Comme conséquence de la loi de l’inertie et sous-jacente, une autre loi s’est constituée, celle de la continuité. Elle régule les changements de vitesse quand la matière se trouve assujettie à l’action d’une cause extérieure. L’action de cette cause fait que la matière abandonne son état d’inertie – de repos ou de mouvement rectiligne uniforme. L’effet de l’action continue d’une force motrice en un certain instant fait en sorte que la vitesse se modifie, passant par une série infinie d’états intermédiaires. L’indice de modification de la vitesse en fonction de l’instant d’application de la force s’appelle accélération.

Nous rencontrons ici à nouveau le principe de la grandeur intensive régulant les modifications qui se produisent dans le domaine de la mécanique, puisqu’il fonde légitimement le concept d’accélération. Son action est, ainsi, présente dans toute la

philosophie de la nature. Une fois encore est renforcée la thèse selon laquelle ce principe permet à Kant de structurer toute sa philosophie transcendantale de la science.

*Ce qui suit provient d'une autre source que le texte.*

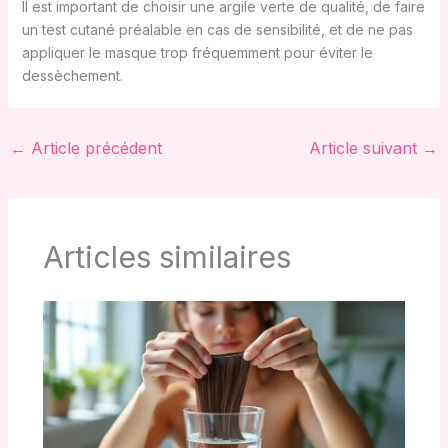
Il est important de choisir une argile verte de qualité, de faire
un test cutané préalable en cas de sensibilité, et de ne pas
appliquer le masque trop fréquemment pour éviter le
dessèchement.
←
Article précédent
Article suivant
→
Articles similaires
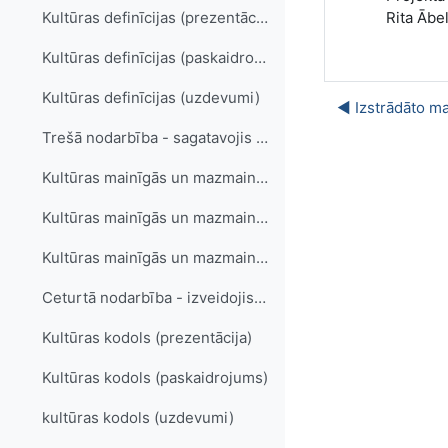
Rita Ābe
Kultūras definīcijas (prezentācija)
Kultūras definīcijas (paskaidrojums)
Kultūras definīcijas (uzdevumi)
◀︎ Izstrādāto m
Trešā nodarbība - sagatavojis Andrejs Mūrnieks
Kultūras mainīgās un mazmainīgās dimensijas (prezentācija)
Kultūras mainīgās un mazmainīgās dimensijas (paskaidrojums)
Kultūras mainīgās un mazmainīgās dimensijas (uzdevumi)
Ceturtā nodarbība - izveidojis Andrejs Mūrnieks
Kultūras kodols (prezentācija)
Kultūras kodols (paskaidrojums)
kultūras kodols (uzdevumi)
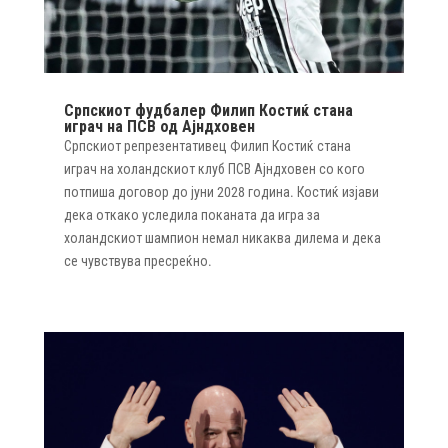
Српскиот фудбалер Филип Костиќ стана
играч на ПСВ од Ајндховен
Српскиот репрезентативец Филип Костиќ стана
играч на холандскиот клуб ПСВ Ајндховен со кого
потпиша договор до јуни 2028 година. Костиќ изјави
дека откако уследила поканата да игра за
холандскиот шампион немал никаква дилема и дека
се чувствува пресреќно.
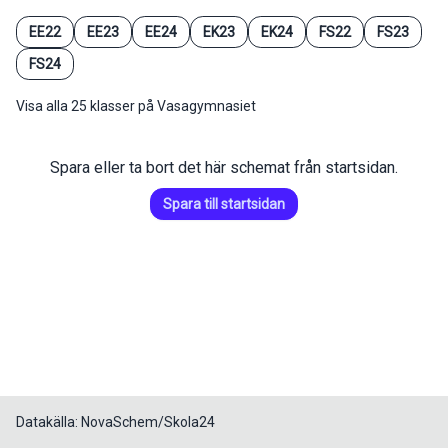
EE22
EE23
EE24
EK23
EK24
FS22
FS23
FS24
Visa alla 25 klasser på Vasagymnasiet
Spara eller ta bort det här schemat från startsidan.
Spara till startsidan
Datakälla: NovaSchem/Skola24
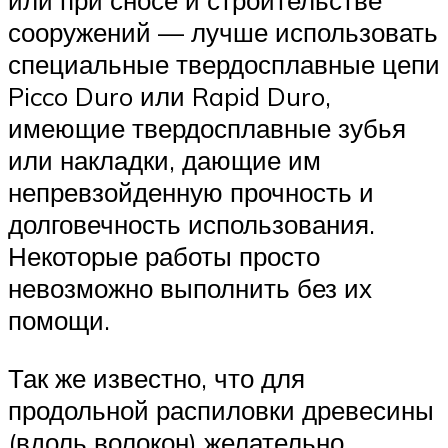
или при сносе и строительстве
сооружений — лучше использовать
специальные твердосплавные цепи
Picco Duro или Rapid Duro,
имеющие твердосплавные зубья
или накладки, дающие им
непревзойденную прочность и
долговечность использования.
Некоторые работы просто
невозможно выполнить без их
помощи.
Так же известно, что для
продольной распиловки древесины
(вдоль волокон) желательно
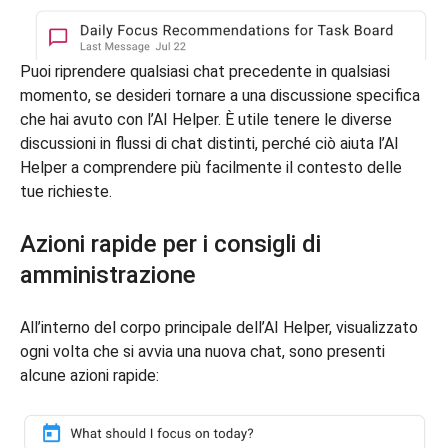
Puoi riprendere qualsiasi chat precedente in qualsiasi
momento, se desideri tornare a una discussione specifica
che hai avuto con l’AI Helper. È utile tenere le diverse
discussioni in flussi di chat distinti, perché ciò aiuta l’AI
Helper a comprendere più facilmente il contesto delle
tue richieste.
Azioni rapide per i consigli di
amministrazione
All’interno del corpo principale dell’AI Helper, visualizzato
ogni volta che si avvia una nuova chat, sono presenti
alcune azioni rapide:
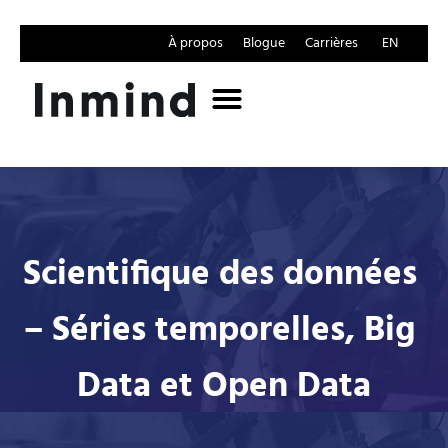
À propos
Blogue
Carrières
EN
Scientifique des données 
– Séries temporelles, Big 
Data et Open Data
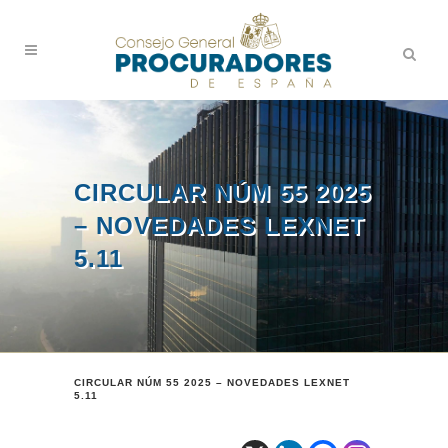
CIRCULAR NÚM 55 2025
– NOVEDADES LEXNET
5.11
CIRCULAR NÚM 55 2025 – NOVEDADES LEXNET
5.11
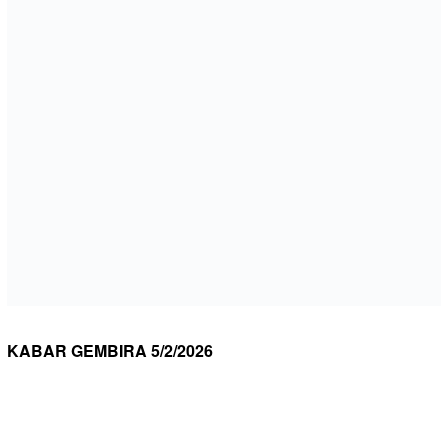
KABAR GEMBIRA 5/2/2026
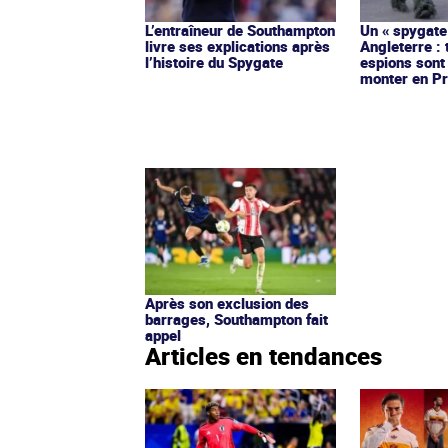
L’entraîneur de Southampton
Un « spygate
livre ses explications après
Angleterre : 
l’histoire du Spygate
espions sont
monter en P
Après son exclusion des
barrages, Southampton fait
appel
Articles en tendances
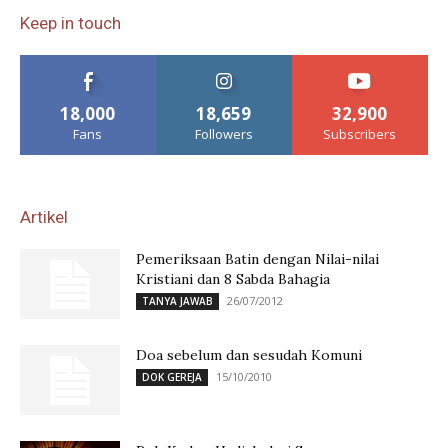
Keep in touch
18,000
18,659
32,900
Fans
Followers
Subscribers
Artikel
Pemeriksaan Batin dengan Nilai-nilai
Kristiani dan 8 Sabda Bahagia
26/07/2012
TANYA JAWAB
Doa sebelum dan sesudah Komuni
15/10/2010
DOK GEREJA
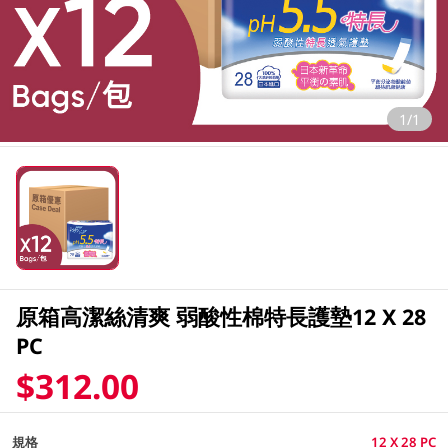
1/1
原箱高潔絲清爽 弱酸性棉特長護墊12 X 28
PC
$312.00
規格
12 X 28 PC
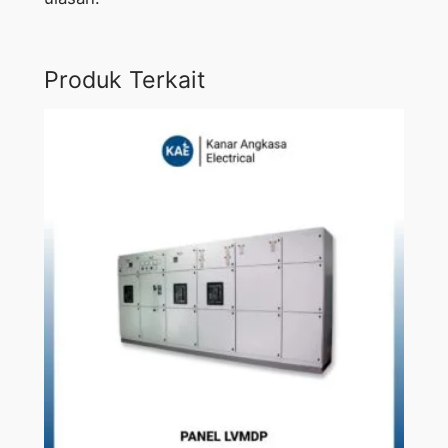
Produk Terkait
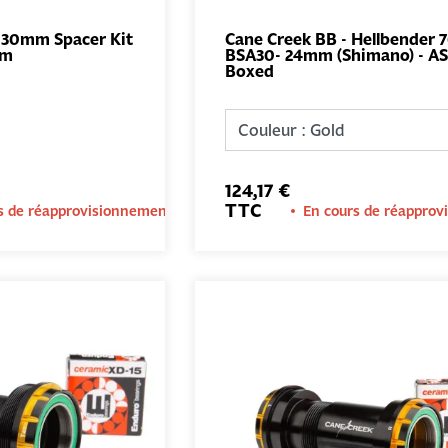
 30mm Spacer Kit
Cane Creek BB - Hellbender 7
mm
BSA30- 24mm (Shimano) - AS
AJOUTER AU
AJOUTER 
Boxed
PANIER
PANIER
124,17 €
TTC
s de réapprovisionnement
En cours de réappro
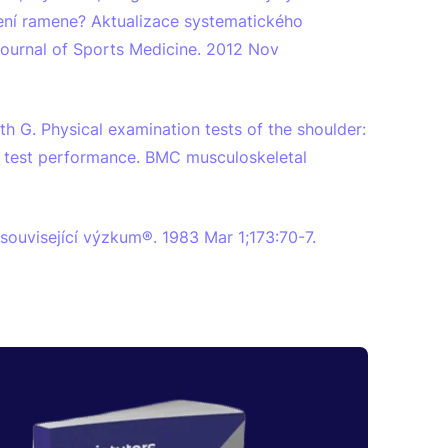
tření ramene? Aktualizace systematického
 Journal of Sports Medicine. 2012 Nov
h G. Physical examination tests of the shoulder:
c test performance. BMC musculoskeletal
související výzkum®. 1983 Mar 1;173:70-7.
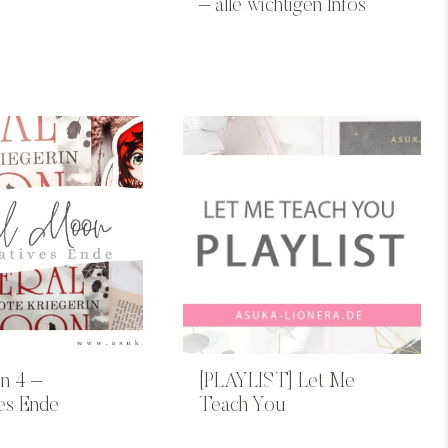
– alle wichtigen Infos
n 4 –
[PLAYLIST] Let Me
ves Ende
Teach You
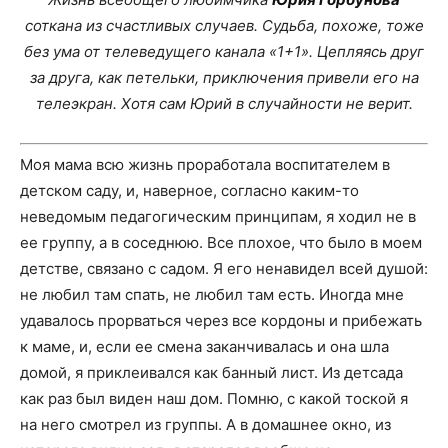
соткана из счастливых случаев. Судьба, похоже, тоже
без ума от телеведущего канала «1+1». Цепляясь друг
за друга, как петельки, приключения привели его на
телеэкран. Хотя сам Юрий в случайности не верит.
Моя мама всю жизнь проработала воспитателем в
детском саду, и, наверное, согласно каким-­то
неведомым педагогическим принципам, я ходил не в
ее группу, а в соседнюю. Все плохое, что было в моем
детстве, связано с садом. Я его ненавидел всей душой:
не любил там спать, не любил там есть. Иногда мне
удавалось прорваться через все кордоны и прибежать
к маме, и, если ее смена заканчивалась и она шла
домой, я приклеивался как банный лист. Из детсада
как раз был виден наш дом. Помню, с какой тоской я
на него смотрел из группы. А в домашнее окно, из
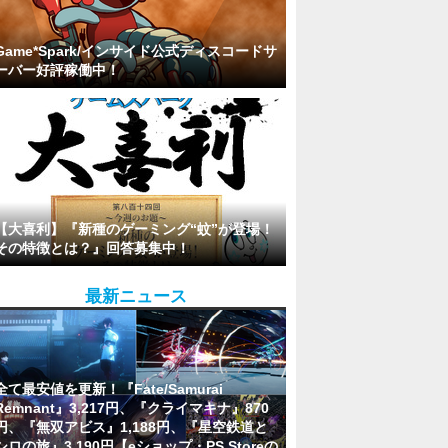
Game*Spark/インサイド公式ディスコードサ
ーバー好評稼働中！
【大喜利】『新種のゲーミング“蚊”が登場！
その特徴とは？』回答募集中！
最新ニュース
全て最安値を更新！『Fate/Samurai
Remnant』3,217円、『クライマキナ』870
円、『無双アビス』1,188円、『星空鉄道と
シロの旅』3,190円【eショップ・PS Storeの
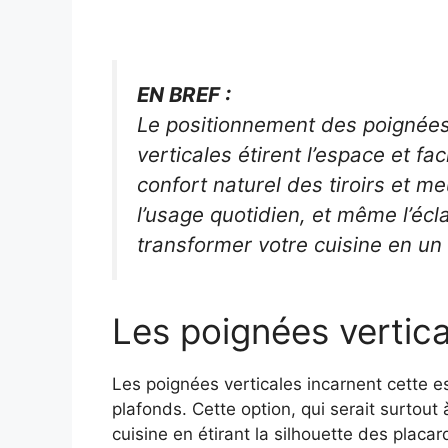
EN BREF :
Le positionnement des poignées 
verticales étirent l’espace et fa
confort naturel des tiroirs et me
l’usage quotidien, et même l’écl
transformer votre cuisine en un
Les poignées vertical
Les poignées verticales incarnent cette 
plafonds. Cette option, qui serait surtout
cuisine en étirant la silhouette des placar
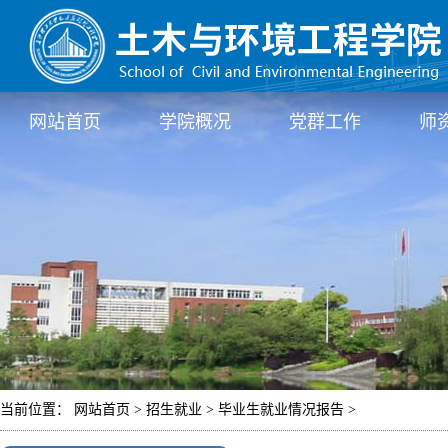
网站首页
学院概况
党群工作
师
当前位置： 网站首页 > 招生就业 > 毕业生就业情况报告 >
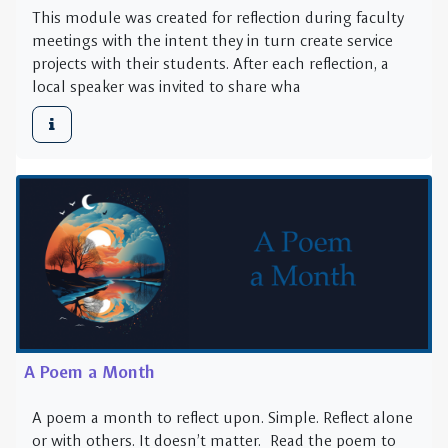
A Poem a Month
A poem a month to reflect upon. Simple. Reflect alone
or with others. It doesn’t matter. Read the poem to
yourself, read it a second time aloud. Quietly ask
yourself the question or your own quest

La troisième loi de la mécanique, la loi de l’action et de la réaction, se fonde sur le principe métaphysique général de simultanéité selon la loi de l’action réciproque, la troisième analogie de l’expérience. Cette loi établit que tout phénomène des sens externes est cause et effet en même temps et dans la même mesure. Une autre loi s’impose alors, à celle-ci pour que la condition de réciprocité soit entièrement satisfaite : la conservation de la quantité du mouvement. Comme résultat de l’égalité d’action et de réaction dans le choc entre deux matières, la quantité de mouvement du système constitué par les deux masses se conserve. Ainsi, après le choc, les vitesses se distribuent de manière inversement proportionnelle aux masses, de façon à maintenir constante la quantité de mouvement.

La majorité des théoriciens avant Kant, et même Newton, considérait la loi de quantité du mouvement comme le résultat direct de l’expérience, par le simple fait que l’expérience la confirme. Mais, avec Kant, nous sommes très loin d'une telle affirmation. Cette loi est plutôt une condition d’intelligibilité des phénomènes. C’est elle qui rend alors l’expérience possible. Au lieu d’emprunter la loi de l’expérience ou même, de conclure la loi à partir des phénomènes, Kant déduit l’ordre des phénomènes à partir de la loi. Avec les Premiers principes métaphysiques de la science de la nature, il prétend réaliser la preuve que la science se fonde sur la raison pure, démontrant que les lois de la mécanique newtonienne ont leur fondement, non dans la matière de l'expérience mais dans les principes de l’entendement pur. Ainsi, il veut confirmer, par la théorie scientifique elle-même, ce qu’il avait antérieurement développé dans la

Critique de la raison pure : si nous rencontrons des lois de la pensée dans la nature,

c’est parce que la nature se trouve imprégnée de pensée. C’est dans cette perspective que se place l’importance des Premiers principes Métaphysiques, faisant en sorte que nous ne jugeons pas cette œuvre à partir de l’état de la science actuelle, mais à partir de l’effort de Kant de montrer que les axiomes de la science sont des relations nécessaires, qui trouvent leur justification au-delà des faits, dans la structure même de la pensée.